- **Data in this exercise**:
■ ■ ■ ■

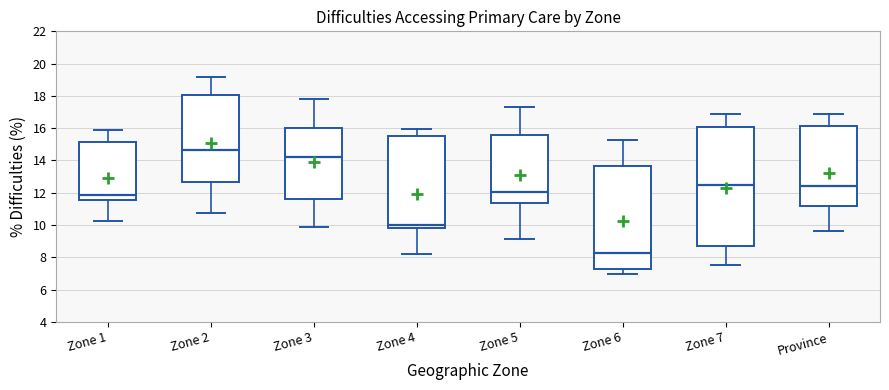

Which box has the highest median line?

Zone 2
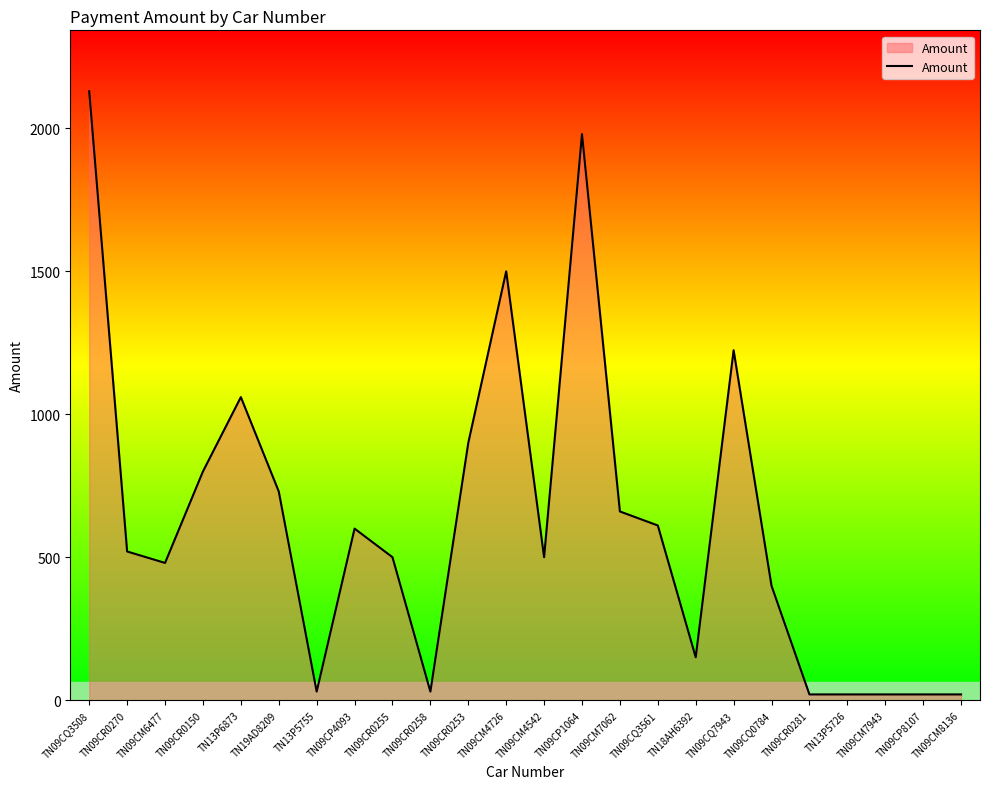

Is it true that the value at TN09CQ3561 is 611?

True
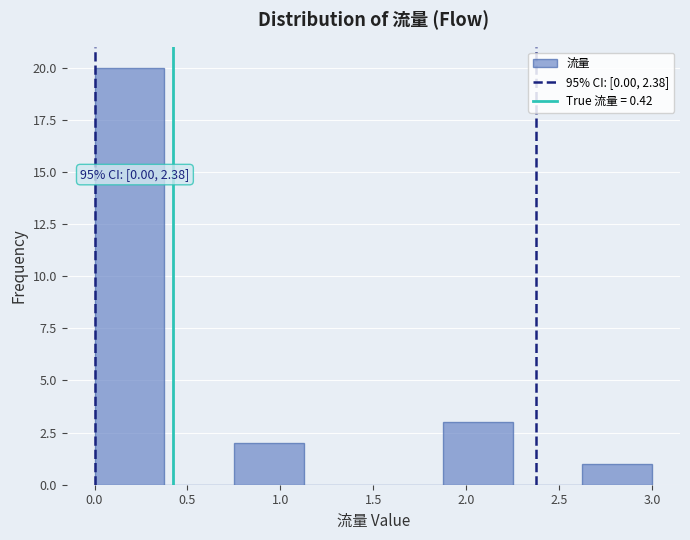

Which range on the x-axis has the tallest bar?

0.000 to 0.375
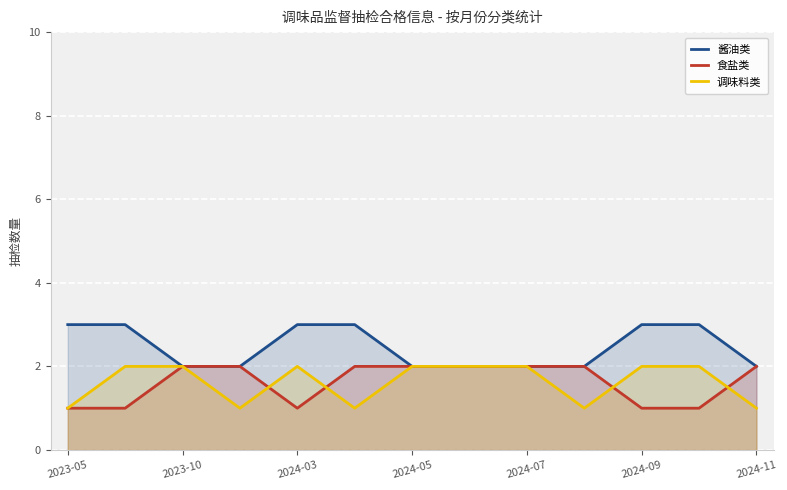

Rank the series at 2024-03 from highest to lowest value.

酱油类, 调味料类, 食盐类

■ ■ ■ ■

- **Assigned task**: From the lines above, pull out each one that contains the word "Which". Letter case must match.

- **Response below**:
Which box has the highest median line?
Which range on the x-axis has the tallest bar?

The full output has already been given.